Diposting di kompasiana.com pada 8 Juli 2009
PAGI TADI, saya cuma bisa menghela nafas, ketika membuka situs kompasiana.com. Kemarin sore sebelumnya, saya mengirimkan sebuah tulisan, berharap agar diposting pada malam harinya. Patut dimaklumi, kalau menjelang Pilpres 2009 ini, banyak tulisan yang antri di “public blog kompasiana”.
Sedihkah tulisan saya tak diposting Tim Redaksi Kompasiana? JIka dari kacamata profesi saya sebagai dosen yang tak terkait ilmu jurnalistik, tentulah hal itu tak mengapa. Tapi, hati kecil saya mengatakan, apa yang salah dalam tulisan saya berjudul “Lagi-Lagi Berita Miring Kerukunan Umat Beragama” ? Apakah tulisan saya provokatif dan dapat menimbulkan keresahan? Bagi saya tidak. Saya hanya memberi gambaran kerukunan umat beragama, setidaknya 5 tahun terakhir. Lantas, apa penyebab tulisan saya berstatus “unpublished”.
Saya sependapat dengan anggota PublicBlog Kompasiana, Ragile, yang prihatin masa edar public blogger pada beranda depan (home page) hanya 3 jam. Padahal sebelumnya masa edar sampai 7 jam yg memberi kesempatan hidup postingan public blogger lebih lama dan rasional. Mungkin inilah salah satu faktor, kenapa tulisan saya harus berkompetisi dengan puluhan anggota lainnya. Bisa jadi, tulisan saya dianggap Tim Redaksi kurang baik, dari beberapa tuliasan yang terbaik. Atau mungkin, tulisan saya kebetulan saat dilakukan moderasi “dinilai paling buruk” dari tulisan buruk.
Tanpa bermaksud mencari kambing hitam, saya berusaha berpikir positif. Tulisan saya berjudul “Lagi-Lagi Berita Miring Kerunan Umat Beragama” tersebut, bisa jadi bernuansa sensitif menjelang Hari Pencontrengan dan mengandung unsur black campaign. Yang saya tahu dari ilmu jurnalistik, hal itu tak perlu dikuatirkan, karena ada sebuah sumber link berita yang saya ambil dari situs berita Jawapos.

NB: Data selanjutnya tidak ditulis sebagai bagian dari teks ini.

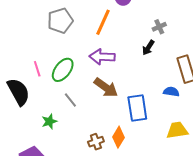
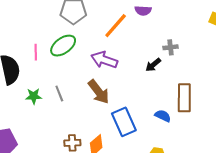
green ellipse: (63, 70) -> (63, 46), moved
blue rectangle: (137, 108) -> (124, 122), turned -32
green star: (49, 121) -> (34, 96), moved

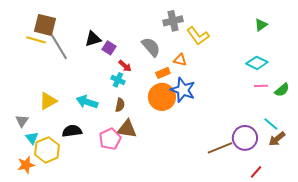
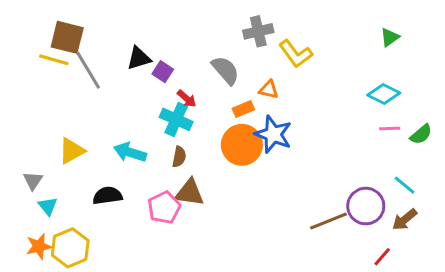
cyan cross: (118, 80) -> (176, 119), size x1.5
brown arrow: (277, 139) -> (405, 219), moved
yellow hexagon: (47, 150) -> (70, 248), moved

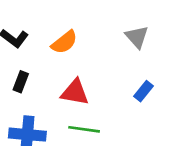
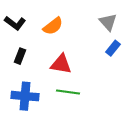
blue rectangle: (143, 91) -> (113, 48), moved

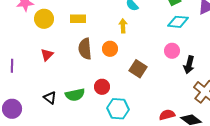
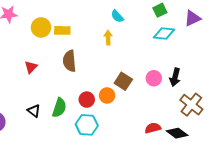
yellow circle: (44, 19) -> (41, 27), moved
orange circle: (110, 49) -> (107, 95), moved
pink circle: (172, 51) -> (154, 78), moved
green semicircle: (75, 95) -> (59, 108), turned -60
cyan hexagon: (118, 109) -> (87, 125), moved

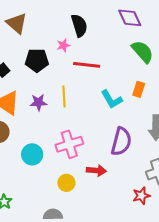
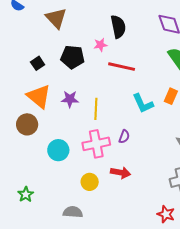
yellow line: (64, 97) -> (96, 109), moved
purple semicircle: (121, 142) -> (124, 137), moved, size x0.5
red star: (141, 196) -> (166, 214), moved, turned 30

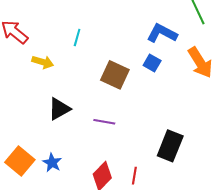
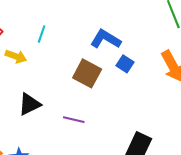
blue L-shape: (162, 33) -> (106, 39), moved
cyan line: (77, 37) -> (42, 34), moved

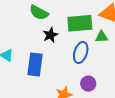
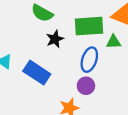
blue rectangle: (35, 64) -> (37, 73), turned -65
purple circle: (88, 84) -> (86, 86), moved

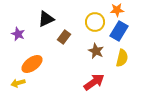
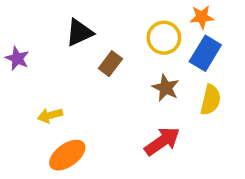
purple star: (18, 34) -> (17, 58), moved
orange ellipse: (32, 64) -> (67, 155), moved
yellow arrow: (18, 83) -> (50, 115), moved

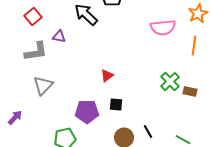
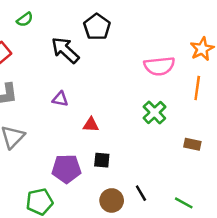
purple triangle: (59, 37) -> (60, 99), moved
red triangle: (107, 76) -> (91, 125), turned 40
green cross: (170, 82) -> (154, 112), moved

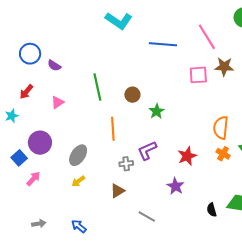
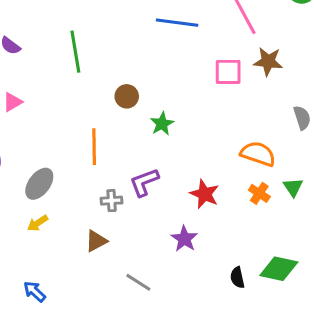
green line: (97, 87) -> (75, 52), moved
orange semicircle: (221, 128) -> (258, 154), turned 100
red star: (187, 156) -> (205, 194), turned -30

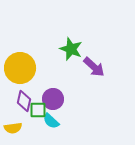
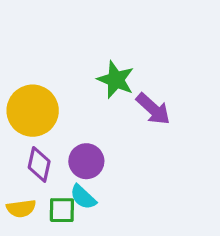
green square: (38, 110) -> (62, 210), moved

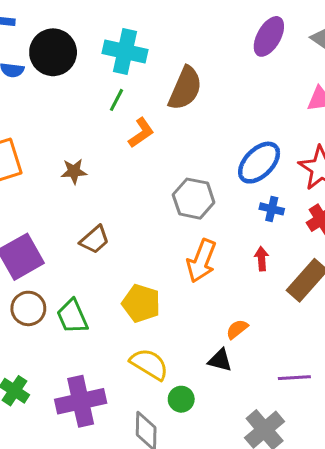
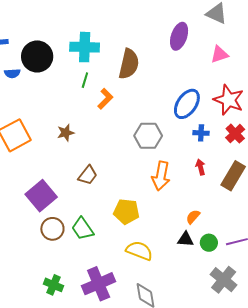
purple ellipse: (269, 36) -> (179, 36), moved
green circle: (181, 399) -> (209, 243), moved

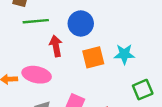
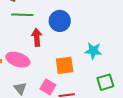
orange square: (93, 57) -> (65, 65), moved

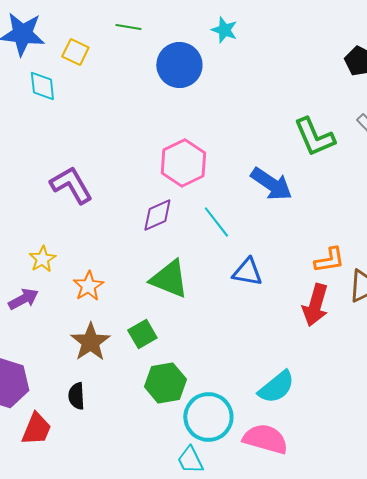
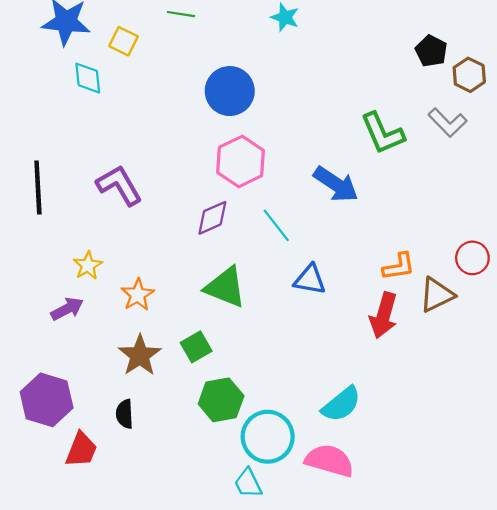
blue circle: (179, 65) -> (230, 91), moved

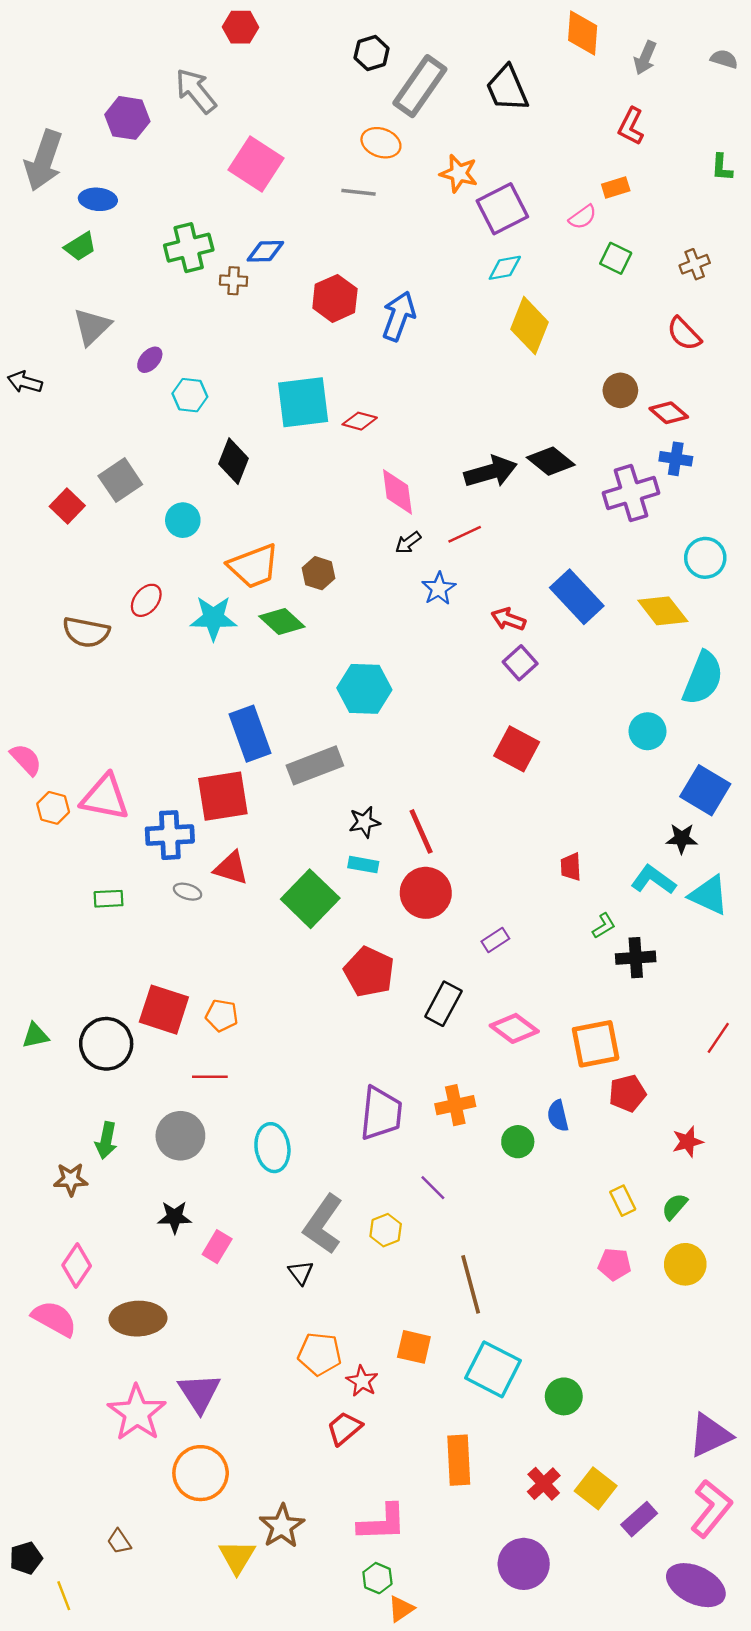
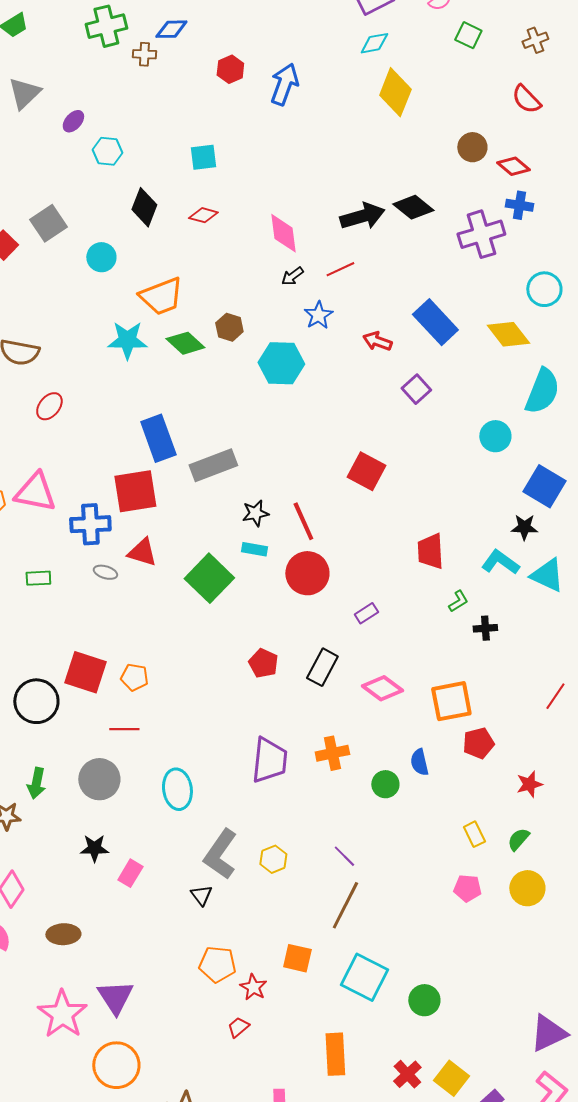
red hexagon: (335, 298) -> (230, 69), size x0.7
cyan square: (303, 402) -> (203, 157), size x0.6
red diamond: (360, 421) -> (203, 215), moved
brown hexagon: (318, 573) -> (229, 327), moved
red ellipse: (146, 600) -> (49, 406), moved
purple square: (520, 663) -> (416, 389), moved
cyan hexagon: (364, 689) -> (281, 363), moved
red square: (517, 749) -> (366, 471), moved
red trapezoid: (571, 867) -> (430, 551), size x1.5
black cross: (636, 958) -> (485, 628), size x0.7
red pentagon: (369, 972) -> (263, 663), moved, size x0.7
purple line: (433, 1188) -> (344, 856), moved
brown line: (471, 1284) -> (345, 905), turned 42
brown ellipse: (138, 1319) -> (63, 934), size x0.7
red trapezoid: (344, 1428) -> (238, 1027), size x0.7

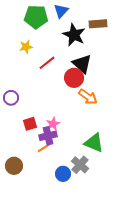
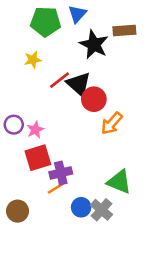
black triangle: (82, 64) -> (79, 84), moved
orange arrow: (88, 97) -> (112, 123), turned 96
red square: (30, 124) -> (38, 158), size x1.5
pink star: (53, 124) -> (35, 130), moved
blue circle: (63, 174) -> (81, 207), moved

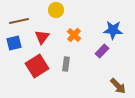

Awalnya saya berharap, tulisan tersebut dapat menjadi sebuah sumber inspirasi bagi semua pembaca kompasiana, tentang adanya fakta kerukunan umat beragama di Indonesia. Selama ini, berita-berita tentang aksi massa yang melibatkan kelompok mayoritas dan minoritas, sering tak mendapat tempat yang layak di media untuk diperbincangkan.
Akhirnya, saya cuma bisa berharap, semoga ada solusi dari tulisan yang tak terpublikasi, apalagi hal itu mencakup kebenaran dan fakta di lapangan. Jika informasi penting belum dimuat di situs kompas.com, saya pikir, tak ada salahnya mengemasnya ke dalam kompasiana. Tak perlu khawatirlah, pembaca kompasiana adalah user internet yang sudah cukup cerdas, sehingga tak usah khawatir secara berlebihan. Apalagi ada tools interacktive di bagian bawah postingan, maka penulis dapat berkomunikasi dengan para komentator. Hare gene gak masalahlah, berinteraksi dengan komentator real, maupun yang fiktif.
Sebagai solusi teknis, mungkin sudah dapat dipertimbangkan, agar ada satu link baru di kompasiana yang isinya adalah postingan penulis PublicBlog Kompasiana yang berstatus unpublished. Dengan cara demikian, kita semua dapat mengetahui tulisan-tulisan apa yang “diharamkan” Tim Redaksi. Bisa jadi dengan cara demikian, tulisan tersebut lebih memicu semangat interaktif dengan pembaca lainnya.